Stevenson und Kollegen entdeckten nun durch die Untersuchung von bearbeiteten und datierten Obsidianstücken, dass Regen- und die Bodenverhältnisse entscheidender für die landwirtschaftliche Nutzung einiger Flächen war, als die Bevölkerungszahl. Das glasartige Mineral Obsidian wurde von den Einwohnern vielfältig genutzt. Seine Flächen verbinden sich umso stärker mit Wasser, je länger sie der Witterung ausgesetzt sind. Das kann zur Datierung des Bearbeitungszeitraumes der Minerale genutzt werden. So konnten Gebiete mit langer landwirtschaftlicher Nutzung und trockene Gebiete unterschieden werden.
"Diese Analyse zeigt, dass das Konzept eines gesellschaftlichen Zusammenbruchs eine irreführende Charakterisierung der prähistorischen menschlichen Bevölkerungsentwicklung sei", so Stevenson.

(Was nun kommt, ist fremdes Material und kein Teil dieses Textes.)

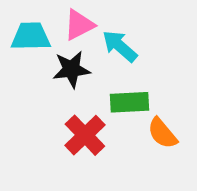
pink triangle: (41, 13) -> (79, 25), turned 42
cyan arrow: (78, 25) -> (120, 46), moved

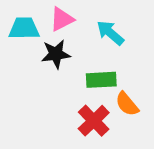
cyan arrow: (120, 46) -> (110, 33), moved
red cross: (85, 135) -> (94, 121), moved

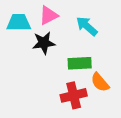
red cross: (94, 121) -> (74, 95), turned 30

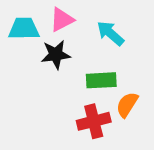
orange semicircle: (100, 82) -> (127, 105), turned 72

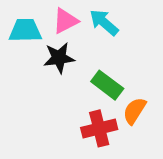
cyan arrow: (110, 33) -> (104, 22), moved
green rectangle: (101, 80) -> (107, 85), turned 40

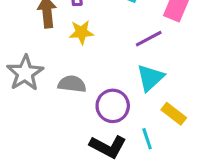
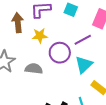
purple circle: (113, 106) -> (60, 53), moved

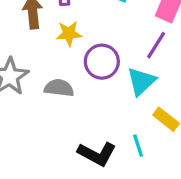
purple line: (83, 40) -> (156, 45), moved, turned -30

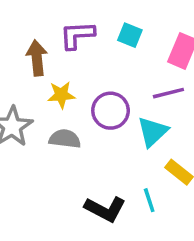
yellow star: (69, 34) -> (61, 95), moved
purple line: (156, 45) -> (168, 93), turned 44

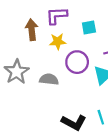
cyan square: (130, 35) -> (89, 27), moved, turned -32
yellow star: (61, 95) -> (58, 42), moved

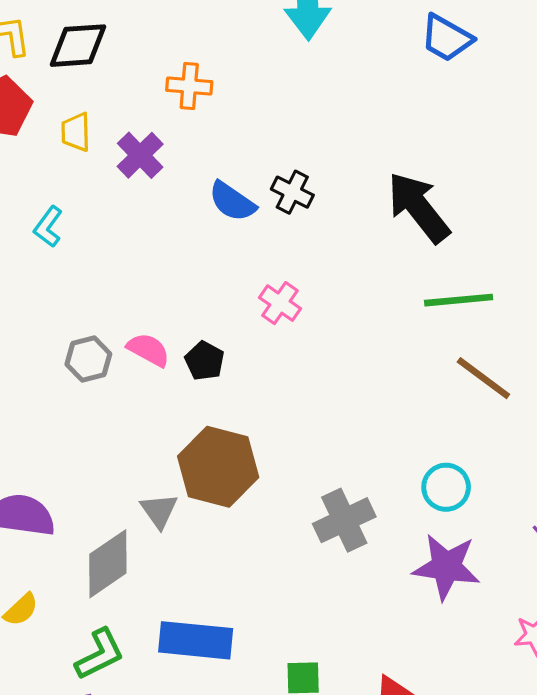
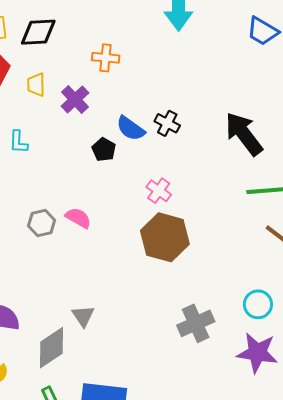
cyan L-shape: (48, 227) -> (18, 142), turned -35
black pentagon: (205, 361) -> (104, 150), moved
brown hexagon: (218, 467) -> (165, 237), moved

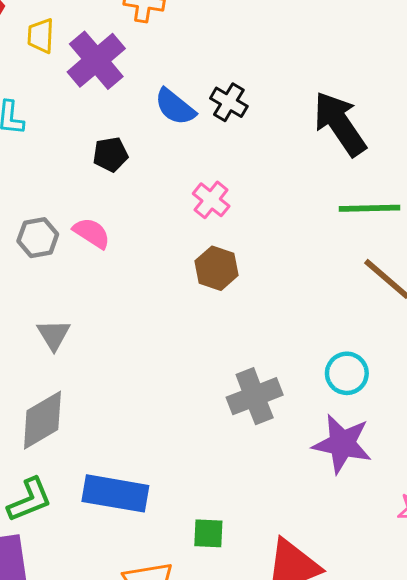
purple cross: (75, 99) -> (96, 60), size x1.4
black pentagon: (104, 150) -> (110, 154), moved, turned 30
brown hexagon: (165, 237) -> (216, 268), size x0.6
gray triangle: (83, 316) -> (54, 335), moved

Fazit: Die Forscher, die sich durch ihre Tätigkeit auf der Insel selbst adeln möchten, werden noch jede Menge Hypothesen hervorbringen. Was sie taugen wird vielleicht einmal die Zukunft zeigen oder die nächste Forschergeneration, die wieder ganz andere Zusammenhänge entdeckten und dadurch weiter dafür sorgen wird, dass wir eine der schönsten und interessantesten Insel nie vergessen werden. Danke.